--- DATA TO PROCESS Enclosed Below ---

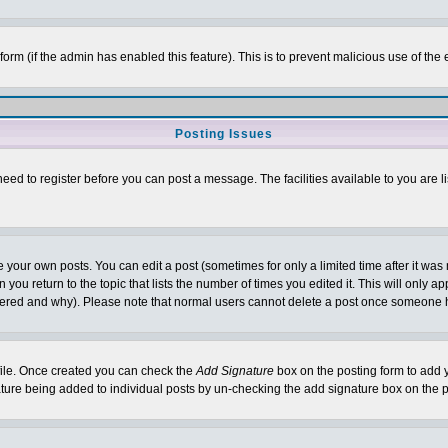
l form (if the admin has enabled this feature). This is to prevent malicious use of 
Posting Issues
need to register before you can post a message. The facilities available to you are l
your own posts. You can edit a post (sometimes for only a limited time after it was
 you return to the topic that lists the number of times you edited it. This will only ap
ltered and why). Please note that normal users cannot delete a post once someone 
rofile. Once created you can check the
Add Signature
box on the posting form to add y
nature being added to individual posts by un-checking the add signature box on the p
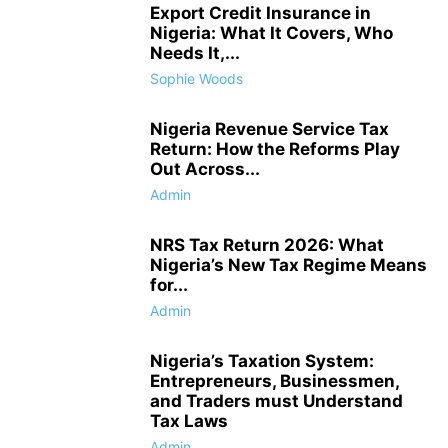
Export Credit Insurance in
Nigeria: What It Covers, Who
Needs It,...
Sophie Woods
Nigeria Revenue Service Tax
Return: How the Reforms Play
Out Across...
Admin
NRS Tax Return 2026: What
Nigeria’s New Tax Regime Means
for...
Admin
Nigeria’s Taxation System:
Entrepreneurs, Businessmen,
and Traders must Understand
Tax Laws
Admin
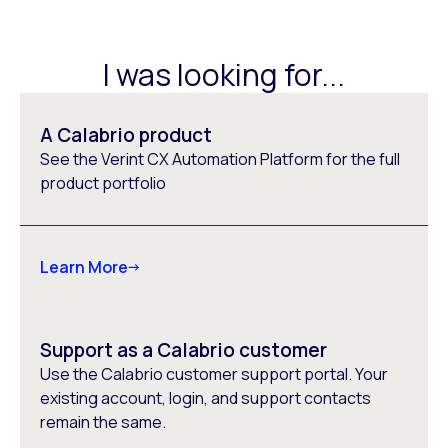
I was looking for...
A Calabrio product
See the Verint CX Automation Platform for the full
product portfolio
Learn More
Support as a Calabrio customer
Use the Calabrio customer support portal. Your
existing account, login, and support contacts
remain the same.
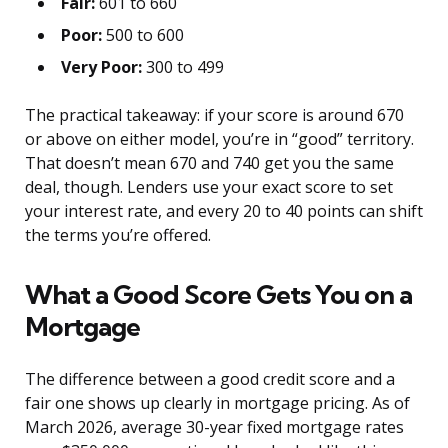
Fair:
601 to 660
Poor:
500 to 600
Very Poor:
300 to 499
The practical takeaway: if your score is around 670
or above on either model, you’re in “good” territory.
That doesn’t mean 670 and 740 get you the same
deal, though. Lenders use your exact score to set
your interest rate, and every 20 to 40 points can shift
the terms you’re offered.
What a Good Score Gets You on a
Mortgage
The difference between a good credit score and a
fair one shows up clearly in mortgage pricing. As of
March 2026, average 30-year fixed mortgage rates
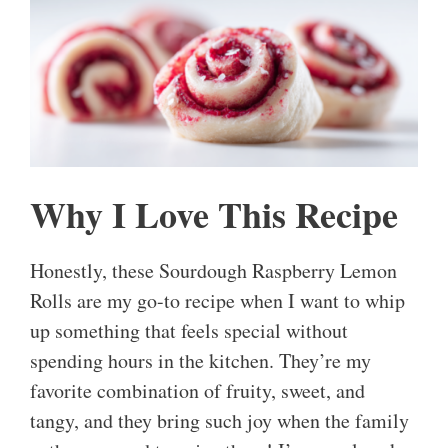
Why I Love This Recipe
Honestly, these Sourdough Raspberry Lemon
Rolls are my go-to recipe when I want to whip
up something that feels special without
spending hours in the kitchen. They’re my
favorite combination of fruity, sweet, and
tangy, and they bring such joy when the family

--- End of Enclosed DATA TO PROCESS ---

WORK TO COMPLETE:
Look above for the line containing "you return to", then write out every line from there down to the line containing "up something that feels special without", that line included, with no pictures.

RESPONSE:
 you return to the topic that lists the number of times you edited it. This will only ap
ltered and why). Please note that normal users cannot delete a post once someone 
rofile. Once created you can check the
Add Signature
box on the posting form to add y
nature being added to individual posts by un-checking the add signature box on the p
Export Credit Insurance in
Nigeria: What It Covers, Who
Needs It,...
Sophie Woods
Nigeria Revenue Service Tax
Return: How the Reforms Play
Out Across...
Admin
NRS Tax Return 2026: What
Nigeria’s New Tax Regime Means
for...
Admin
Nigeria’s Taxation System:
Entrepreneurs, Businessmen,
and Traders must Understand
Tax Laws
Admin
I was looking for...
A Calabrio product
See the Verint CX Automation Platform for the full
product portfolio
Learn More
Support as a Calabrio customer
Use the Calabrio customer support portal. Your
existing account, login, and support contacts
remain the same.
Fair:
601 to 660
Poor:
500 to 600
Very Poor:
300 to 499
The practical takeaway: if your score is around 670
or above on either model, you’re in “good” territory.
That doesn’t mean 670 and 740 get you the same
deal, though. Lenders use your exact score to set
your interest rate, and every 20 to 40 points can shift
the terms you’re offered.
What a Good Score Gets You on a
Mortgage
The difference between a good credit score and a
fair one shows up clearly in mortgage pricing. As of
March 2026, average 30-year fixed mortgage rates
Why I Love This Recipe
Honestly, these Sourdough Raspberry Lemon
Rolls are my go-to recipe when I want to whip
up something that feels special without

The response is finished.